- [Extracted text]
_ _ _ _ _ _ _

Status Key:  P    -  Principal
             A,A# -  Alternate
             O    -  Observer
             L    -  Liaison
             V    -  Visitor

4.    Symmetric vs. Asymmetric Issue

4.1   STA Recommendations to the SPI-2 Working Group [Mason]

Harry Mason presented the recommendations from the SCSI Trade Association
resulting from their meeting of 14 March 1997.   The recommendations for
Ultra3 included a throughput of at least 80 Mega-transfers per second,
preservation of Ultra2 cable length and connectivity, and full backwards and
forwards compatibility.  The complete STA recommendations can be found in 97-

4.2   The case for Switching to Symmetric Drivers in SPI-2 [Bastiani]

Vince Bastiani presented data showing cable loss occurring on signals with
frequencies above 100 MHz.  He noted the dramatic signal degradation between
100 and 150 MHz.  He continued by showing signal traces for both symmetric and
asymmetric transmission on a no-loss and a loss cable.  He concluded that the
loss in the cable drives the differential signals under bias apart, resulting
in distortion of the differential signal crossings and loss of the zero
crossings in the sum of the differential signals.

Vince next presented data concerning the assertion and negation voltages under
three bias levels.  Vince concluded that asymmetric requires more power than
symmetric.  Bill Ham noted a potential 100 millivolt advantage for symmetric.

Wally Bridgewater presented additional data comparing symmetric and
asymmetric.  Wally showed how his asymmetric data reflected a case on the edge
of the signal balance tolerance specified in SPI-2.  Jim McGrath asked if the
data showed a problem in the tolerance in SPI-2.  When the answer was no, Jim
observed that the presentation might be interpreted to mean that the committee
will need to tighten the signal balance tolerance to reach 80 mega-transfers
per second.  Jim suggested that such a tightened tolerance could be an
expected result work on moving the 40 mega-transfers per second SPI-2 to an 80
mega-transfers per second future definition.

Bob Selinger concluded the presentation by presenting three roadmap choices
for the transition between Ultra2, Ultra3, and beyond.

The slides from Vince's and Bob's presentations can be found in 97-164.

_ _ _ _ _ _ _

- [Dataset excerpts]
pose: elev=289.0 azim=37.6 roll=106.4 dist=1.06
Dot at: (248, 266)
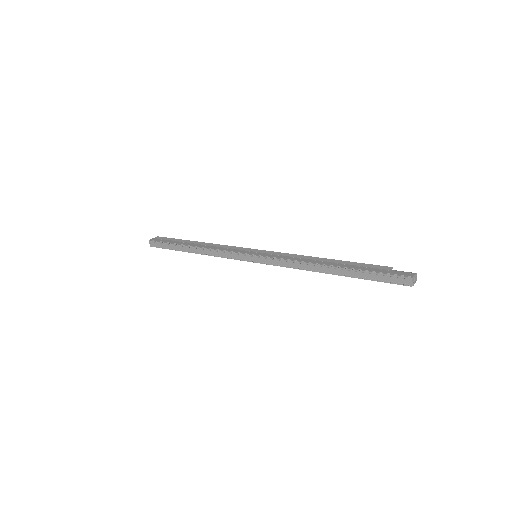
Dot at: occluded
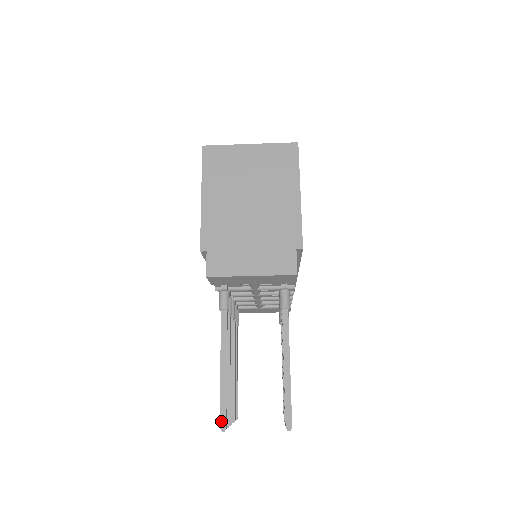
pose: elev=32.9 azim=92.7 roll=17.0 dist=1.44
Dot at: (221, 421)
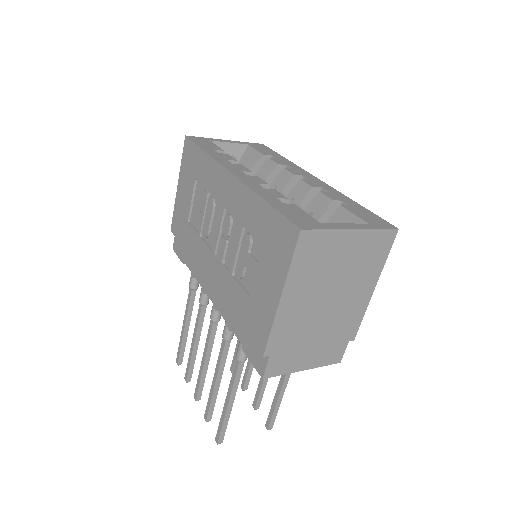
Dot at: (219, 440)
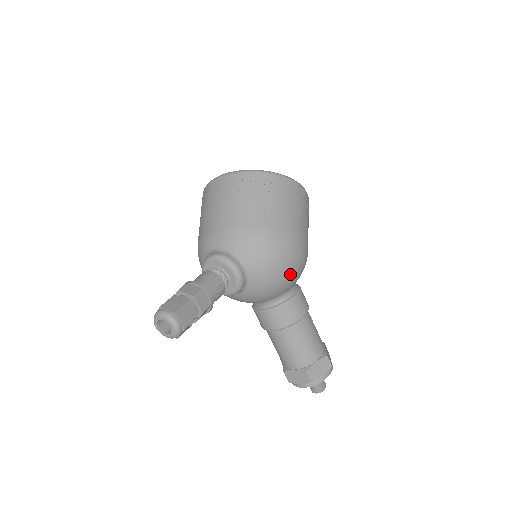
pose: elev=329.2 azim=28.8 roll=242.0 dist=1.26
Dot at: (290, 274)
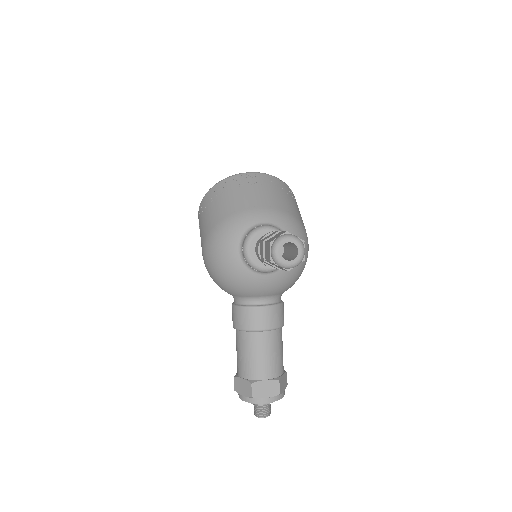
Dot at: (301, 273)
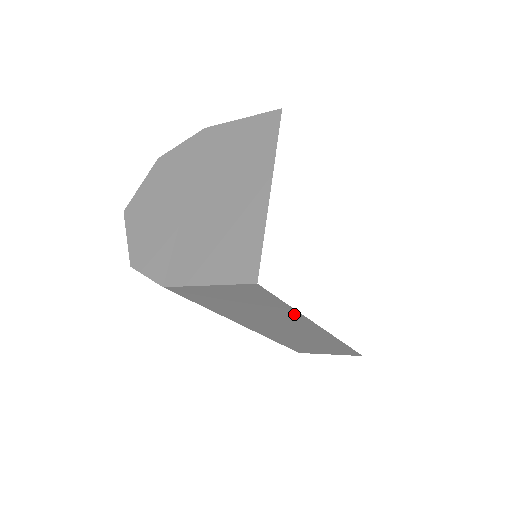
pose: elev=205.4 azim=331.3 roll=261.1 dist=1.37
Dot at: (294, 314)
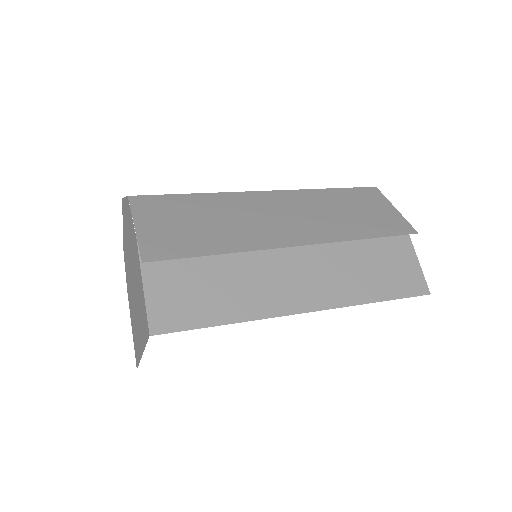
Dot at: occluded
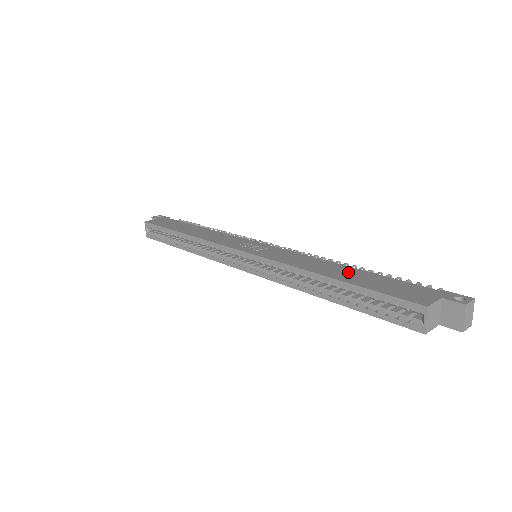
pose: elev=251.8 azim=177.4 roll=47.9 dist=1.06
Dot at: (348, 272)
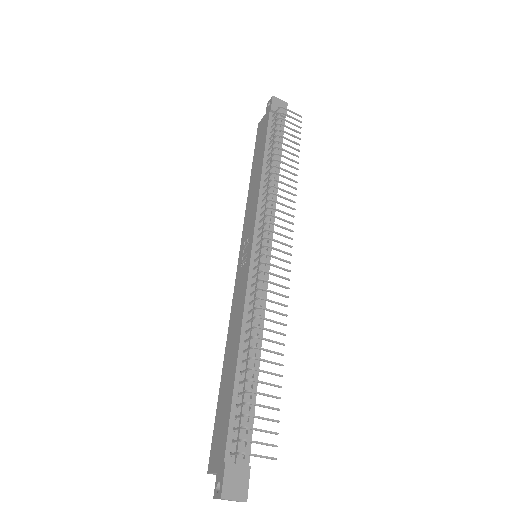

_ _ _ _ _ _ _

- [Requirements]
Write the next part of the SCSI committee minutes on symmetric versus asymmetric drivers, starting right after their last sentence. The material plays no part in this.

- [Exercise answer]
Wally's additional data can be found in 97-165.

4.3   The case for Staying with Asymmetric Drivers in SPI-2 [Steele]

Dave Steele described the history and basis of the first symbol problem.  He
concluded that differences between asymmetric and symmetric offer no
advantages for either asymmetric or symmetric with respect to the first symbol
problem.  Dave then turned to the issues of the biased terminator.

Dave's next topic was driver current and actual signal measurements.  Dave
showed several signal traces of a FAST-40 LVD part running at 80 MHz,
including traces showing setup and hold times.  Dave presented calculations
showing that power usage is the same to achieve equal signal levels in both
symmetric and asymmetric cases.  Wally Bridewater noted that it would not
always be true.  Jim McGrath observed that the difference really is a matter
of how close the signal balance is to the ideal (or how much tolerance away
|from ideal the design or the specification allows).

The slides from Dave's presentation can be found in 97-159.

Frank Gasparik presented a transmission line model.  He described the process
by which the model and particularly the cable model was developed.  Frank then
showed how the model can produce the ratio of signal heights shown in one
sample of differential data from the March Adaptec presentation.  Frank's
results matched the observations made earlier in the day.  The slides from
Frank's presentation can be found in 97-166.

4.4   Discussion

Near the beginning of the discussion period, Bill Ham made the following

o     use bias termination, always
o     drive either symmetrical or asymmetrical for low speeds
o     use symmetrical drivers with adjustable offset receivers, applying the
      offset for Fast-80 during the data phase
o     use asymmetrical drivers for Fast-40 with 0 offset receiver
      use symmetrical drivers for Fast-80 with offset receiver
      (must negotiate for mode)

Kevin Gingerich described the transmission line problems of faster speeds and
concluded that shorter cable lengths would be needed to address the inter-
symbol interference (ISI) problem.  Bill Ham added that introducing expanders
would have the same effect.  Bill and Kevin also noted that point-to-point is
the easiest transmission line to work with.  Fast-40 was described as being at
the point of diminishing returns, with respect to transmission speeds unless
ISI is dealt with.

Three ideas for handling ISI were listed: 1) decrease the strength of
subsequent same value signals, 2) increase the strength of the first signal
after a string of opposite signals, and 3) increase the duration of the first
signal after a string of opposite signals.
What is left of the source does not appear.